Et il relevait sa tête vénérable avec toute la fierté, avec toute la noblesse d’un prophète de Michel-Ange.

— Balthazar comme les autres, dit le jeune homme ; ce serment seul pouvait lui ouvrir les portes de sa prison et lui permettre de se mettre à votre recherche, mon père.

— Balthazar ! répéta le père Landry qui semblait avoir oublié où il se trouvait ; Non ! Balthazar n’a jamais fait ça… on vous a trompé ! ce n’est pas mon enfant, mon dernier né qui se serait déshonoré par une pareille lâcheté ! par un parjure !… Il est jeune, lui… il est soldat… il peut se battre… et vous voulez me faire croire qu’il s’est fait Anglais !… Non ! Non ! ces choses là, ça n’est pas dans l’sang des Landry !

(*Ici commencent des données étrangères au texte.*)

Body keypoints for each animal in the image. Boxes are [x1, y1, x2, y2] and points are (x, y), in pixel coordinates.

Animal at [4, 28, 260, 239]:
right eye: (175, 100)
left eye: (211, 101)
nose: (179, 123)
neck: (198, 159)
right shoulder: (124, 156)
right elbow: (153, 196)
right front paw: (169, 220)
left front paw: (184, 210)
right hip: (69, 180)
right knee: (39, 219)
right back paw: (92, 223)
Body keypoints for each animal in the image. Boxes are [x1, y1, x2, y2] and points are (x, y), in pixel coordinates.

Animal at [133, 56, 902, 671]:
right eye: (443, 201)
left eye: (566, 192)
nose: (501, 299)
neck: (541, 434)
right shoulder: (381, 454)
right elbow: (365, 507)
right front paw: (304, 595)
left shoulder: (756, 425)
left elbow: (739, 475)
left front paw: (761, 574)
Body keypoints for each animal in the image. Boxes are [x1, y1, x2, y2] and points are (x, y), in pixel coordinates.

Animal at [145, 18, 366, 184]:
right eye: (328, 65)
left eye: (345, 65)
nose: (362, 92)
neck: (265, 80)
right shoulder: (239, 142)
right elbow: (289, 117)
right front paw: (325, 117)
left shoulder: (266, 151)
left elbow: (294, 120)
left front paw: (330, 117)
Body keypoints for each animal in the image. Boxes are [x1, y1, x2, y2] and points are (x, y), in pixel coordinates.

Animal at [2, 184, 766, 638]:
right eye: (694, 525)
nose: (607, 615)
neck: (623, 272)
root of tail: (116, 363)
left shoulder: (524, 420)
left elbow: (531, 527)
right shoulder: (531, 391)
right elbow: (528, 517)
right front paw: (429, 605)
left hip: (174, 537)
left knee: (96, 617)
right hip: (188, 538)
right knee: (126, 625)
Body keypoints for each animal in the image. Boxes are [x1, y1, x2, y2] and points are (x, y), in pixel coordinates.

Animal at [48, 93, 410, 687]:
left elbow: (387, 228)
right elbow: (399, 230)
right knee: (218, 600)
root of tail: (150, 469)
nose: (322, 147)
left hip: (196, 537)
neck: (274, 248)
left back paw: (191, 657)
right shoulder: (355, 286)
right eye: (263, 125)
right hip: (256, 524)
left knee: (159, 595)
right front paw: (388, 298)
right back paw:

— C’est avec la rage dans le cœur qu’il y a consenti, reprit Balthazar, on ne lui laissait pas d’autre alternative pour sortir de sa prison et venir à vous.

— Mais il aurait dû rester dans sa prison ! y mourir s’il le fallait… s’écria le vieillard avec une exaltation sauvage qui ressemblait à la folie. Il aurait dû savoir ce que les Anglais ont fait aux siens… Il a vu sa famille éparpillée sur le chemin de la proscription et son vieux père, à quatre vingt dix ans se trouver seul, dénué de tout comme un mendiant, et n’avoir pour soutien que cet ange dont la mère a été assassinée par les Anglais. Et lui, le lâche ! à vingt quatre ans, au lieu de combattre, au lieu de mourir, il s’est fait Anglais ! Ah ! je le répète, c’est impossible… Vous mentez, vous qui osez me dire que mon fils, que Balthazar Landry s’est déshonoré.